Regulators in the USA have given the green light to Bristol-Myers Squibb’s Nulojix for kidney transplant patients.

The US Food and Drug Administration has approved Nulojix (belatacept) to prevent acute organ rejection in adults who have undergone a kidney transplant. The drug, which is a selective T-cell costimulation blocker given through 30 minute intravenous infusions, can be used with other immunosuppressants, specifically basiliximab, mycophenolate mofetil and corticosteroids.

The approval is based on data from two Phase III studies involving more than 1,200 patients and compared two dose regimens of Nulojix with another immunosuppressant, cyclosporine. These trials demonstrated that the recommended Nulojix regimen is safe and effective for the prevention of acute organ rejection.

Bristol-Myers Squibb has suffered a setback with the news that regulators in the USA want more information on its organ transplant drug belatacept, despite an advisory panel backing the treatment in March.
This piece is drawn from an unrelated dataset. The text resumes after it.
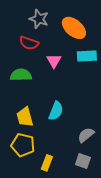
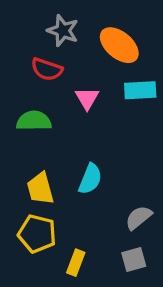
gray square: (83, 161) -> (134, 259), turned -35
The pathway to approval has not been the smoothest and in May 2010, the FDA issued a complete response letter for belatacept, despite the agency’s Cardiovascular and Renal Drugs Advisory Committee voting 13 to five in favour of approval. The FDA wanted to see 36-month data from the studies, while the original Biologics License Application only included 24-month data.

B-MS noted that other requests raised in the letter primarily related to information about the manufacturing of belatacept and the firm's proposed risk evaluation and mitigation strategy. The drug was to be made at B-MS' facility in Manati, Puerto Rico about which the FDA issued a warning letter over violations which have now been resolved.

Nulojix carries a boxed warning for an increased risk of developing post-transplant lymphoproliferative disorder, a type of cancer where white blood cells grow out of control after an organ transplant. Another boxed warning, which is also on the labels of other immunosuppressants, warns of an increased risk of serious infections and other cancers.